Still from Weights and Biases interview video. Credit: Morgan McGuire, Weights and Biases.

“I’m a huge fan of WandB and have found it essential to work such as the journal paper that Belmont senior physics and AET double-major Grant Morgan had published in February in JASA Express Letters,” said Hawley. When WandB heard that Hawley uses their services in his courses, they sent “swag” to the whole DLAIE class, a few of whom are shown below:

“Deep Learning and AI Ethics” class members Caleb Koch, Jaxon Cannon, Amanda Kane, and Claire Winogrodzki.

Hawley has always been involved in Open Source. As he said, “scientific computing is all open source.” His pre-Belmont career of doing supercomputing simulations of black holes was all built with open-source systems. His background has served well in collaborating with High-Performance Computing researchers in Stability – several of whom also come from the world of physics. “Even apart from the HPC world which tends to be physics heavy, there’s a huge cross-over between data science and physics – such as Belmont’s own Director of the Data Science Program, Dr. Christina Davis, who comes from the field of computational astrophysics,” he said. “Even the main creator of the Stable Diffusion (image generation) algorithm, Robin Rombach, has his undergrad degree in physics, and the class of generative models that are domaining the research scene now are all inspired by physics! There’s never been a better time to major in physics at Belmont!”
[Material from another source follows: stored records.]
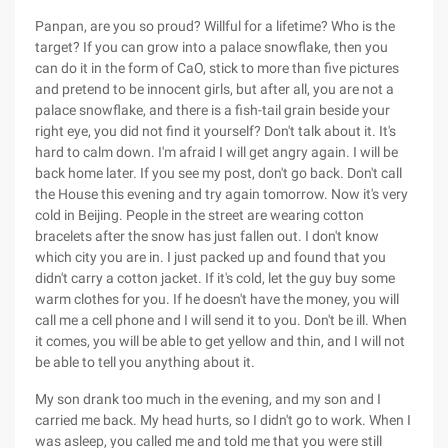
Panpan, are you so proud? Willful for a lifetime? Who is the
target? If you can grow into a palace snowflake, then you
can do it in the form of CaO, stick to more than five pictures
and pretend to be innocent girls, but after all, you are not a
palace snowflake, and there is a fish-tail grain beside your
right eye, you did not find it yourself? Don't talk about it. It's
hard to calm down. I'm afraid I will get angry again. I will be
back home later. If you see my post, don't go back. Don't call
the House this evening and try again tomorrow. Now it's very
cold in Beijing. People in the street are wearing cotton
bracelets after the snow has just fallen out. I don't know
which city you are in. I just packed up and found that you
didn't carry a cotton jacket. If it's cold, let the guy buy some
warm clothes for you. If he doesn't have the money, you will
call me a cell phone and I will send it to you. Don't be ill. When
it comes, you will be able to get yellow and thin, and I will not
be able to tell you anything about it.
My son drank too much in the evening, and my son and I
carried me back. My head hurts, so I didn't go to work. When I
was asleep, you called me and told me that you were still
This collaboration will benefit the Belmont community in the following ways:

  • Hands-on AI Art and Design Workshop: On Nov. 28, Watkins of College of Art and Design will host a Stable Diffusion event, in which artist Katie “@KaliYuga” May, Stability AI Education Specialist, will conduct a hands-on workshop on incorporating text-to-image models into artistic and design workflows. Participants will work on their own creations during this workshop. Laptops are required. RSVP via BruinLink. Seats are limited. This event is co-sponsored by the Belmont Data Collaborative and the College of Sciences and Mathematics.
  • Cloud computing company CoreWeave has begun providing GPU compute to Belmont students in the DLAIE course. Hawley explains, “This is thanks to Stability supported organization EleutherAI, who heard of my students’ plight and offered to donate some of their CoreWeave allocation for the rest of our semester! Thanks, CoreWeave and Eleuther!”
  • Hawley hosts a regular online AI-audio seminar series attended by students, faculty, hobbyists, DJs and producers from all over the world, including Nashville: “Harmonai Hangouts” occurs Tuesdays at noon Central on the Harmonai Play Discord Server. See Harmonai.org for more information.
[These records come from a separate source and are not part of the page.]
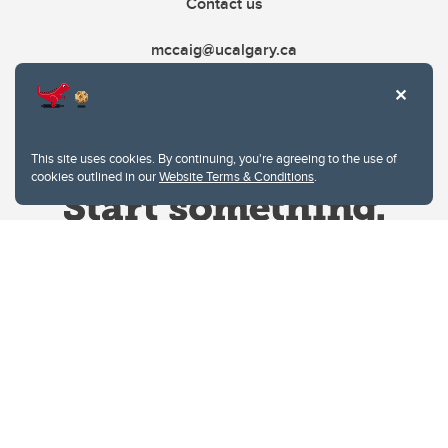
Contact us
mccaig@ucalgary.ca
This site uses cookies. By continuing, you're agreeing to the use of
cookies outlined in our
Website Terms & Conditions
.
Website Terms & Conditions
Privacy Policy
Website feedback
University of Calgary
2500 University Drive NW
The benefits of the collaboration have not been one-sided: The 3D data visualization methods that Hawley developed for teaching his classes have proved invaluable for Harmonai’s research efforts into diffusion models, specifically the way the audio is encoded in multidimensional spaces known as “embeddings” and the reconstructed audio that results from them. Harmonai Director Zach Evans said, “We would know nothing about how good these reconstructions are, nor the beauty of the latent space, if it weren’t for [Hawley’s] visualization utilities.” He also claimed that the embedding clouds were his favorite part of all of his research.

Sample 3D embeddings diagram from a piece of music by Harmonai collaborator Shadow Wanderer, in Hawley’s recently released “Destructo” code notebook for visualizing and manipulating audio embeddings. Image credit: Scott H. Hawley

“This is about great people getting a chance to work together with people who have admired each other for quite a while, and to share everything,” Hawley said. “Stability CEO Emad Mostaque wants to make more people happy by giving things away- ‘AI by the people for the people.’ It’s an amazing opportunity for collaboration.”